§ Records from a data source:
· · · · · · ·
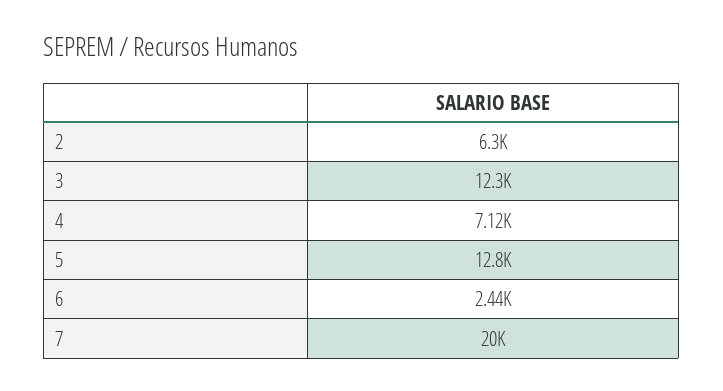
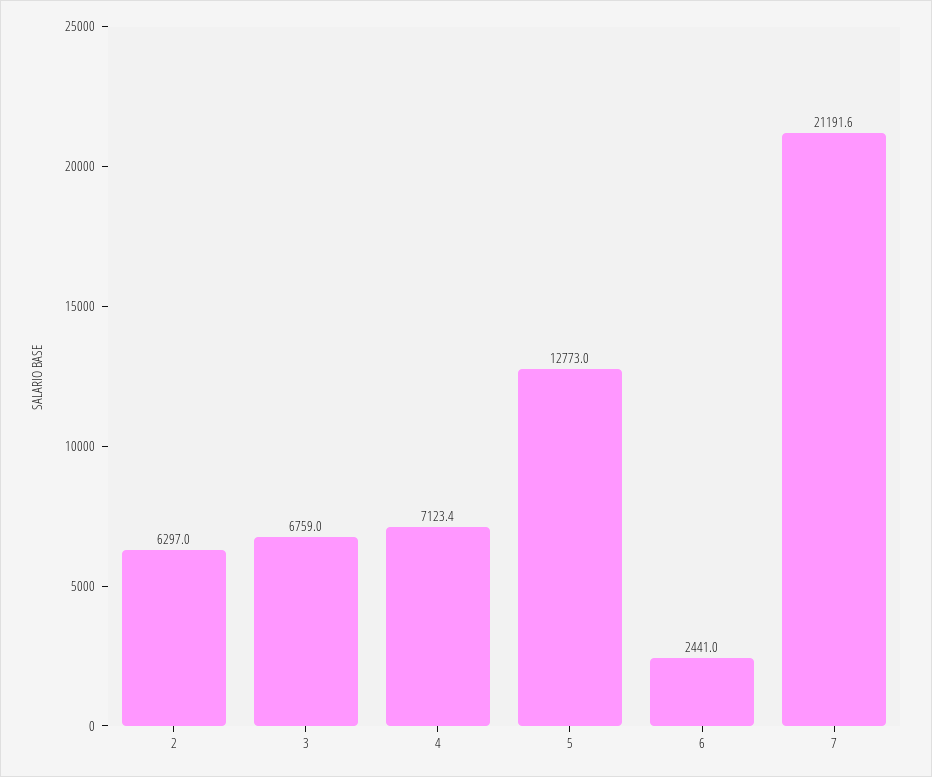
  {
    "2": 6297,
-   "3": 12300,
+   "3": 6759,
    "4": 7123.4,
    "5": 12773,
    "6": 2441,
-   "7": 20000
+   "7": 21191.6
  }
· · · · · · ·
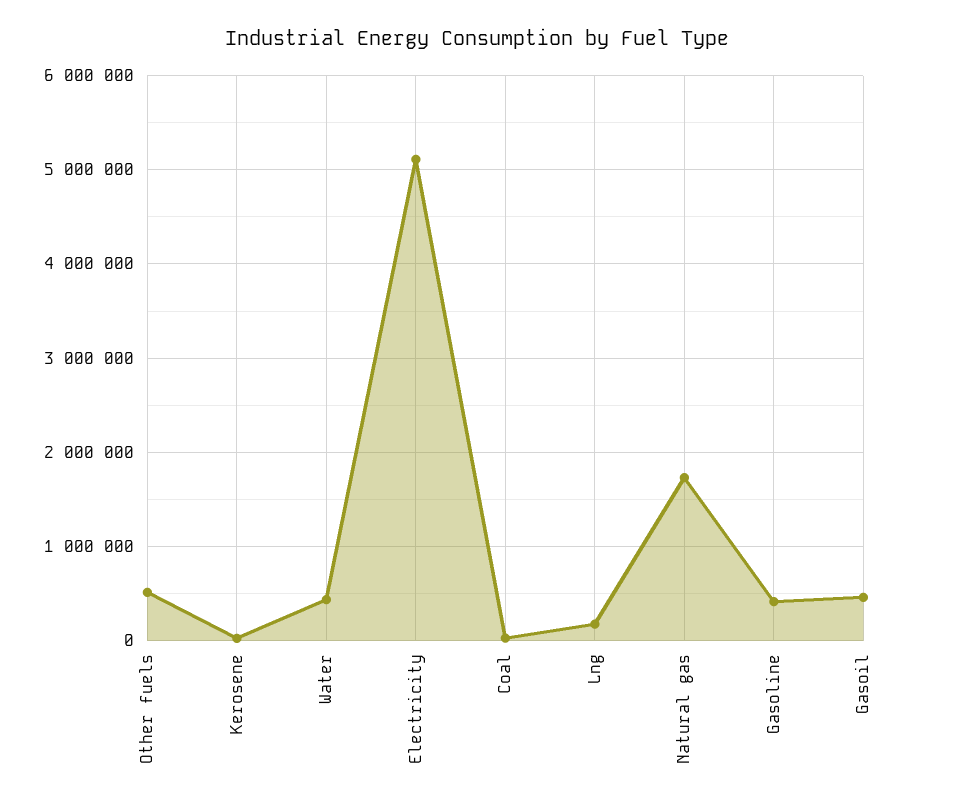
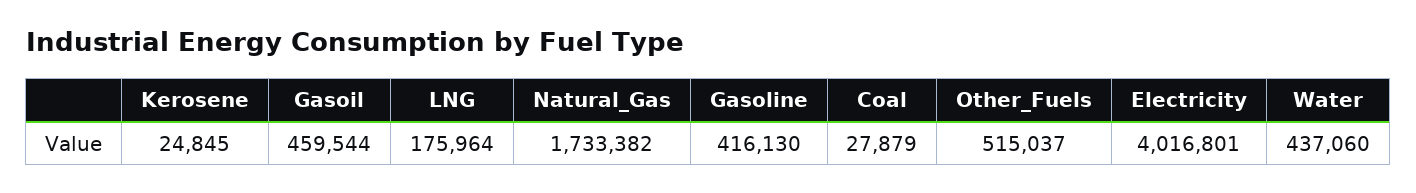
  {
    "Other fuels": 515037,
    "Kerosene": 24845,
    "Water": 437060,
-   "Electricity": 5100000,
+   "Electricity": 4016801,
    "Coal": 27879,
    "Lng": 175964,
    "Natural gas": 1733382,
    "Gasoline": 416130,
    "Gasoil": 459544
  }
· · · · · · ·
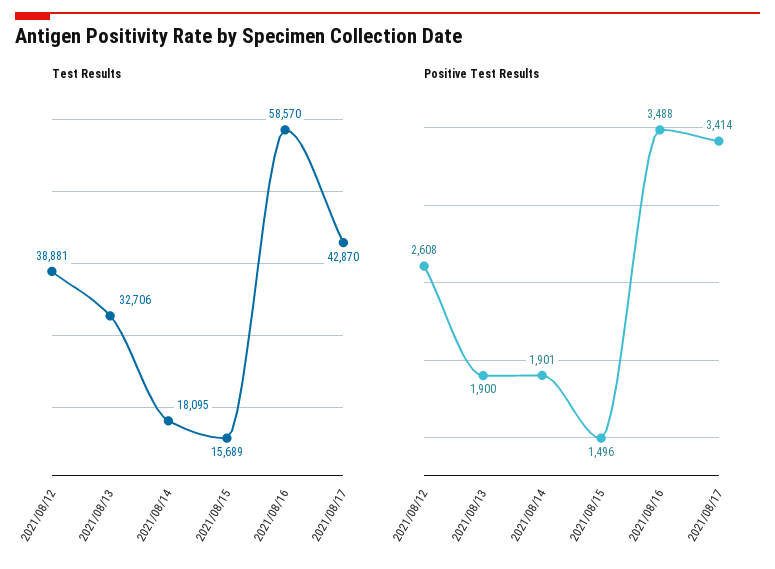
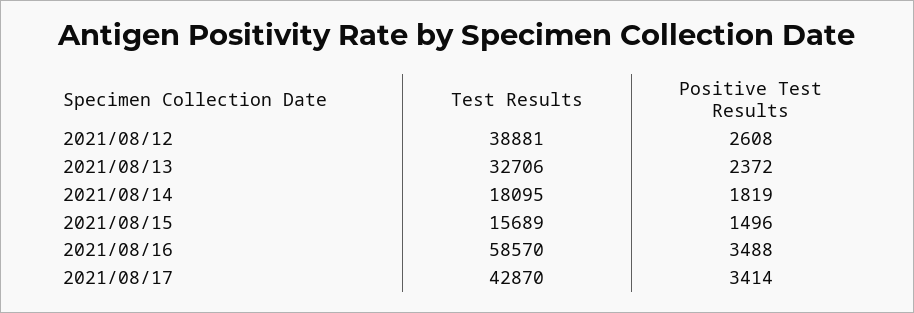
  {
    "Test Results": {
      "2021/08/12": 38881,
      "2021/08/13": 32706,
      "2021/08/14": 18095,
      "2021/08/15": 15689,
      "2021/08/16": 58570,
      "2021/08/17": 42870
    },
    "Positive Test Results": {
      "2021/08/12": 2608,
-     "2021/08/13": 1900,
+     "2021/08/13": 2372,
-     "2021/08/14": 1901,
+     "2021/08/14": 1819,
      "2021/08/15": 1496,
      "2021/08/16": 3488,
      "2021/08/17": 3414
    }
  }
· · · · · · ·
§ The task: The answer must be every line from the entries above that holds the string "Electricity".

§ Answer area:
-   "Electricity": 5100000,
+   "Electricity": 4016801,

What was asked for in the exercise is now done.